(Hardware design source files)
==============================
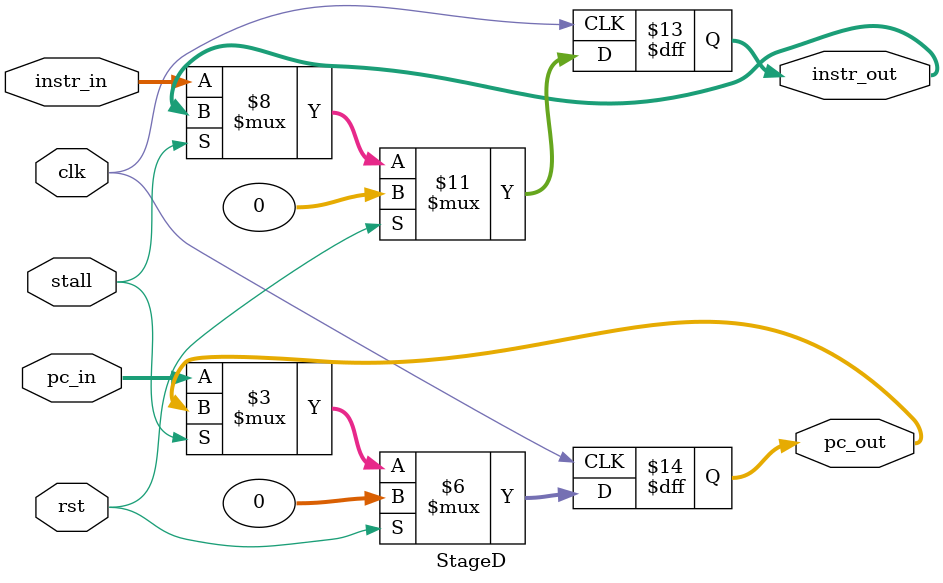
<source format=v>
`timescale 1ns / 1ps

module StageD(
    input clk,
    input rst, // ! Sync reset
    input stall,
    input [31:0] instr_in,
    input [31:0] pc_in,
    output reg [31:0] instr_out,
    output reg [31:0] pc_out
    );

    always@(posedge clk) begin
        if(rst) begin
            instr_out <= 0;
            pc_out <= 0;
        end else if(!stall) begin
            instr_out <= instr_in;
            pc_out <= pc_in;
        end
    end

endmodule

</source>
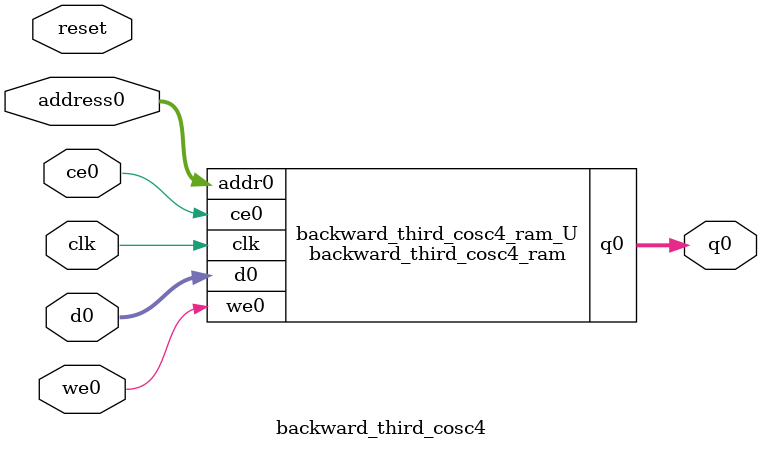
<source format=v>
`timescale 1 ns / 1 ps
module backward_third_cosc4_ram (addr0, ce0, d0, we0, q0,  clk);

parameter DWIDTH = 32;
parameter AWIDTH = 10;
parameter MEM_SIZE = 784;

input[AWIDTH-1:0] addr0;
input ce0;
input[DWIDTH-1:0] d0;
input we0;
output reg[DWIDTH-1:0] q0;
input clk;

(* ram_style = "block" *)reg [DWIDTH-1:0] ram[0:MEM_SIZE-1];




always @(posedge clk)  
begin 
    if (ce0) 
    begin
        if (we0) 
        begin 
            ram[addr0] <= d0; 
        end 
        q0 <= ram[addr0];
    end
end


endmodule

`timescale 1 ns / 1 ps
module backward_third_cosc4(
    reset,
    clk,
    address0,
    ce0,
    we0,
    d0,
    q0);

parameter DataWidth = 32'd32;
parameter AddressRange = 32'd784;
parameter AddressWidth = 32'd10;
input reset;
input clk;
input[AddressWidth - 1:0] address0;
input ce0;
input we0;
input[DataWidth - 1:0] d0;
output[DataWidth - 1:0] q0;



backward_third_cosc4_ram backward_third_cosc4_ram_U(
    .clk( clk ),
    .addr0( address0 ),
    .ce0( ce0 ),
    .we0( we0 ),
    .d0( d0 ),
    .q0( q0 ));

endmodule


</source>
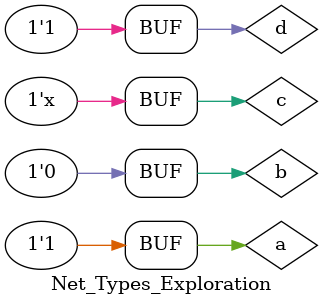
<source format=v>
`timescale 1ns / 1ps


module Net_Types_Exploration;
  wand a;
  wor b;
  tri c;
  triand d;
  assign a = 1'b1;
  assign b = 1'b0;
  assign c = 1'bz;
  assign d = 1'b1;
  initial begin
    #5
    $monitor("a=%b b=%b c=%b d=%b", a, b, c, d);
  end
 endmodule


</source>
==============================
### Assignment
Retype, please, exactly the lines that begin with the one containing "parameter DataWidth = 32'd32;" and end at the last line of the entries above, both included, leaving out pictures.

### Response area
parameter DataWidth = 32'd32;
parameter AddressRange = 32'd784;
parameter AddressWidth = 32'd10;
input reset;
input clk;
input[AddressWidth - 1:0] address0;
input ce0;
input we0;
input[DataWidth - 1:0] d0;
output[DataWidth - 1:0] q0;



backward_third_cosc4_ram backward_third_cosc4_ram_U(
    .clk( clk ),
    .addr0( address0 ),
    .ce0( ce0 ),
    .we0( we0 ),
    .d0( d0 ),
    .q0( q0 ));

endmodule


</source>
<source format=v>
`timescale 1ns / 1ps


module Net_Types_Exploration;
  wand a;
  wor b;
  tri c;
  triand d;
  assign a = 1'b1;
  assign b = 1'b0;
  assign c = 1'bz;
  assign d = 1'b1;
  initial begin
    #5
    $monitor("a=%b b=%b c=%b d=%b", a, b, c, d);
  end
 endmodule


</source>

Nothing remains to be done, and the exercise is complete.